Model Configuration Design - amosproj/amos2025ss04-ai-driven-testing GitHub Wiki
Model Configuration Design
This document describes how Large Language Models (LLMs) are defined, configured, and managed within the backend system, primarily focusing on the allowed_models.json file and the logic that loads and uses it (potentially in model_manager.py or integrated within main.py/api.py).
1. allowed_models.json
-
Purpose: This file serves as a simple, external configuration for specifying which LLM identifiers are recognized and permitted for use by the backend. It acts as an allow-list.
-
Location:
backend/allowed_models.json -
Format: A JSON array of strings. Each string is a unique identifier for an LLM.
Example
allowed_models.json:[ "gpt-3.5-turbo", "gpt-4", "gpt-4-turbo", "claude-3-opus-20240229", "claude-3-sonnet-20240229", "openhermes-2.5-mistral-7b", "mistral-7b-instruct", "ollama-custom-model-id" ] -
Management:
- To add support for a new model (assuming the LLM Manager can handle its provider), simply add its identifier string to this JSON array.

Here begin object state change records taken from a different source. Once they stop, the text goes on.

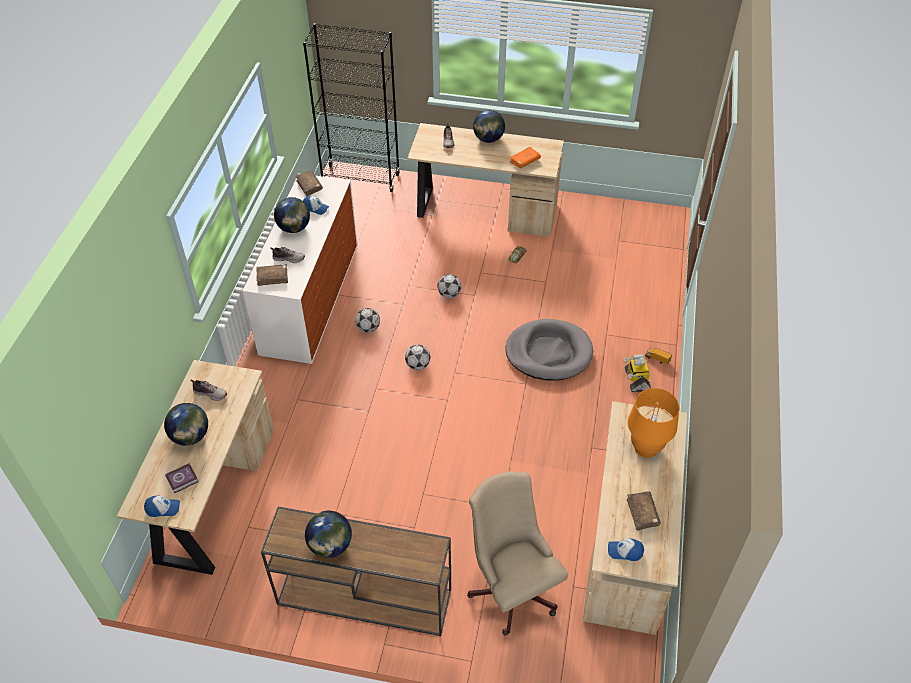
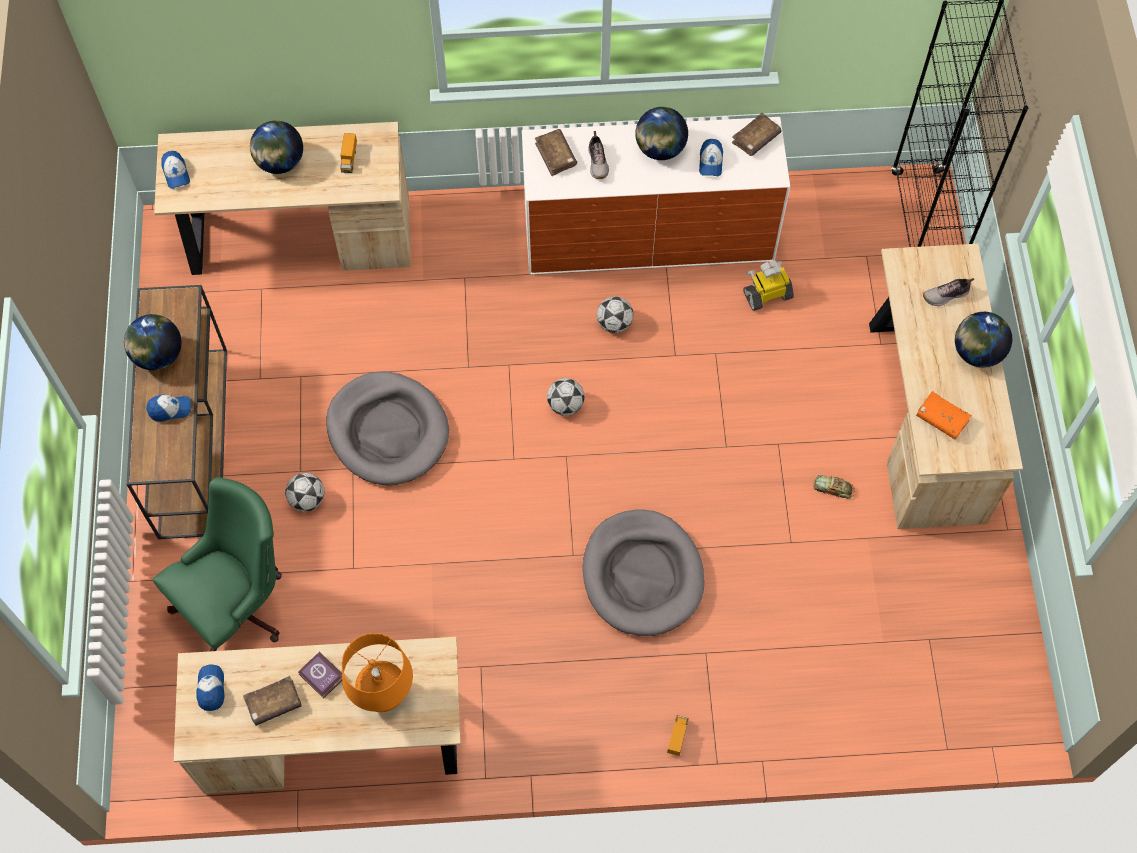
camera: 75 degrees right, 15 degrees up
book [165,463,199,493] -> book moved to [298,652,342,699]
shoe [190,379,227,401] -> toy truck [340,133,357,173]
football [437,274,461,298] -> football moved to [285,473,324,512]
beige office chair [467,472,568,635] -> green office chair [153,477,282,651]
toy robot [624,354,651,392] -> toy robot moved to [743,260,794,311]
none -> cap [146,394,191,422]
none -> grey dog bed [326,371,449,485]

- To disallow a previously supported model, remove its identifier from the array.
- The application needs to be restarted (if it loads this file at startup) for changes to take effect.
2. Model Loading and Usage
-
Loading Logic (in
model_manager.pyormain.py/api.py):- At application startup, the backend reads
allowed_models.json. - The list of model identifiers is loaded into a Python list or set in memory (e.g., a global variable like
ALLOWED_MODELS).
- At application startup, the backend reads
-
Request Validation:
- When a request is made to the
/generate-testendpoint, themodel_nameprovided in the request payload is validated against this in-memory list ofALLOWED_MODELS. - If the requested
model_nameis not found inALLOWED_MODELS, the API returns an error (e.g.,HTTPException(400, detail="Model not allowed or not found.")).
- When a request is made to the
-
Client-Side Information:
- The
GET /modelsAPI endpoint exposes this list ofALLOWED_MODELSto clients. This allows user interfaces or other client applications to dynamically populate model selection dropdowns or inform users about supported models.
- The
3. Relationship with LLM Manager
- While
allowed_models.jsonlists which models can be requested, the LLM Manager is responsible for how to instantiate a client for a model if it's deemed allowed. - The
LLM Manageruses themodel_name(which has already been validated againstallowed_models.json) to infer the provider and configure the appropriate SDK client.
4. Benefits of this Approach
- Configuration over Code: Model support can be updated by editing a JSON file without changing Python code (for models whose providers are already supported by
llm_manager.py). - Clarity: Provides a clear, single source of truth for which models are intended to be used.
- Security (Basic): Prevents arbitrary model names from being passed to the LLM client instantiation logic, offering a basic level of control.